What is required → Pick up the forum post below on the asymptotic distribution of the posterior mean at the point where it stops, and continue its solution.

Selected text →
● ● ●

# asymptotic distributon, posterior mean

by janekimpebe   Last Updated October 19, 2019 22:19 PM - source

Suppose $$X \sim Bin(n, \theta)$$, $$\theta \in [0,1]$$. Considering a prior distribution for $$\theta$$ from $$Beta(a,b)$$, we get a posterior distribution $$\theta|X \sim Beta(a+X, b+n-X)$$ and so we get the posetrior mean $$\overline{\theta}_n(X)=\mathbb{E}[\theta|X]=\frac{a+X}{a+b+n}$$. Now, assuming $$X$$ is sampled from $$Bin(n, \theta_0)$$, $$\theta \in (0,1)$$, I have to find the asymptotic distribution of $$\sqrt{n}(\overline{\theta}_n(X)-\theta_0)$$ as $$n\rightarrow \infty$$.

My solution:

As $$\frac{\sqrt{n}a}{a+b+n} \rightarrow0$$, it's equivalent to finding the distribution of $$\sqrt{n}(\frac{X}{a+b+n}-\theta_0)$$.

Now the MLE of $$\theta$$ for $$X \sim Bin(n, \theta)$$ is $$\widehat{\theta}=\frac{X}{n}$$.

● ● ●

Data extract →
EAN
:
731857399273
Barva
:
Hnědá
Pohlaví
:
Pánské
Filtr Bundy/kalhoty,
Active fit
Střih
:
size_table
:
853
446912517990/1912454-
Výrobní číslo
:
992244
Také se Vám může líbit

● ● ●

Task result →
So we can write $$\sqrt{n}(\frac{X}{a+b+n}-\theta_0)=\sqrt{n}(\frac{X}{a+b+n}-\widehat{\theta})+\sqrt{n}(\widehat{\theta}-\theta_0).$$

Now $$\sqrt{n}(\frac{X}{a+b+n}-\widehat{\theta})=\sqrt{n}(\frac{X}{a+b+n}-\frac{X}{n})=\sqrt{n}X(\frac{-(a+b)}{n^2+na+nb})\rightarrow0$$, as $$X$$ takes values in the range $$\{0, 1, \dots n\}$$.

So the distribution of $$\sqrt{n}(\frac{X}{a+b+n}-\theta_0)$$ is the same as the distribution of $$\sqrt{n}(\widehat{\theta}-\theta_0)$$, which by the asymptotic normality of the MLE is $$N(0, \frac{\theta_0(1-\theta_0)}{n})$$.

Is my solution correct? I am a bit unsure if we can assume the asymptotic normality of the MLE. Thank you!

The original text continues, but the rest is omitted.